Work instruction: Copy each line below in which the word "Nasdaq" occurs.

Records provided:
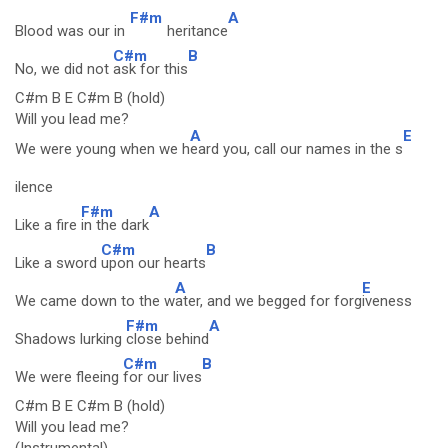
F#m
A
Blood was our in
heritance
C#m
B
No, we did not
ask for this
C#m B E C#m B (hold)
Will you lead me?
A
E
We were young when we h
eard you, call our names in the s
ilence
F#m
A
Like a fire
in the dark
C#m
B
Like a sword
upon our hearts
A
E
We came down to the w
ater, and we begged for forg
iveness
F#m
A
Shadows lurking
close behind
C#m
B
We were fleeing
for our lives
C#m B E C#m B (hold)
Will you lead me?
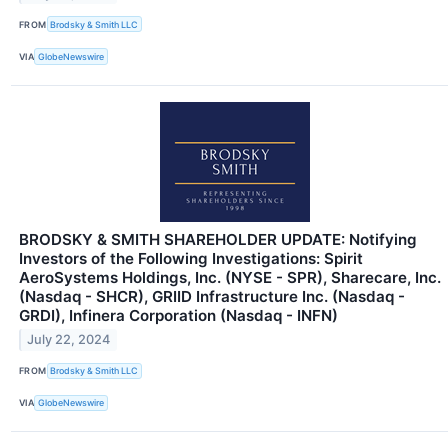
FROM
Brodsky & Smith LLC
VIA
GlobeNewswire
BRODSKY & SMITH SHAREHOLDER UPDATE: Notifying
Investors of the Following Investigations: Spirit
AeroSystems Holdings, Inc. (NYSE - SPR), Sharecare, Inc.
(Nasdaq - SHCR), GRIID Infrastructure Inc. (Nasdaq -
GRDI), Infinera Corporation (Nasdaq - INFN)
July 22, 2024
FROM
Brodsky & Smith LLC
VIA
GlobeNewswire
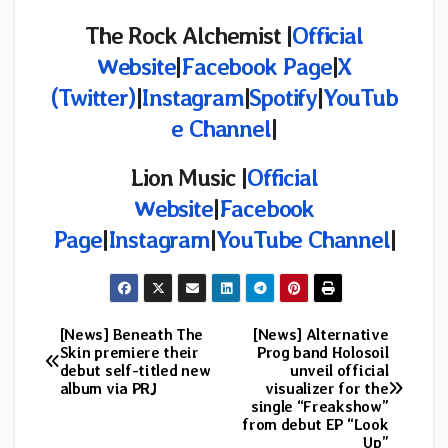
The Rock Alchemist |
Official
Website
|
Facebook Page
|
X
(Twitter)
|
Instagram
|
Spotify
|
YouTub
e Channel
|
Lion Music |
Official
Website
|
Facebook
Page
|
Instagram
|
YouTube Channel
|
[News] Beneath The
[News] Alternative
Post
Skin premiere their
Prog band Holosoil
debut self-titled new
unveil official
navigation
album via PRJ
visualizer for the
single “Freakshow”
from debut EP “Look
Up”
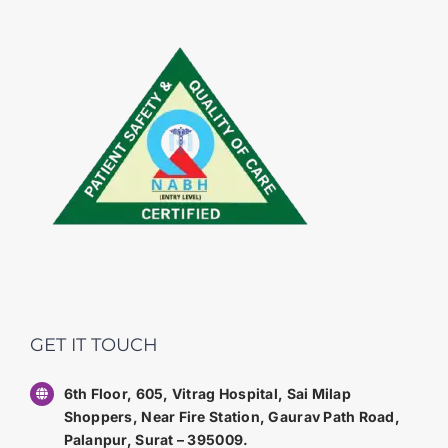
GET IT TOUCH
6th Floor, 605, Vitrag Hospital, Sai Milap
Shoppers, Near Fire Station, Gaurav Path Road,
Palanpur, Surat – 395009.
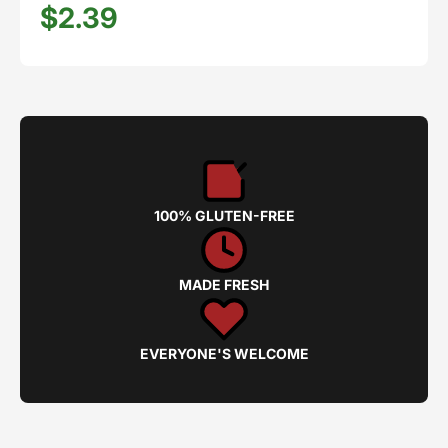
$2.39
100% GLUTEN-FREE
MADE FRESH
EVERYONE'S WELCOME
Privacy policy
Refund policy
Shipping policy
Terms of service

Your response:
(Nasdaq - SHCR), GRIID Infrastructure Inc. (Nasdaq -
GRDI), Infinera Corporation (Nasdaq - INFN)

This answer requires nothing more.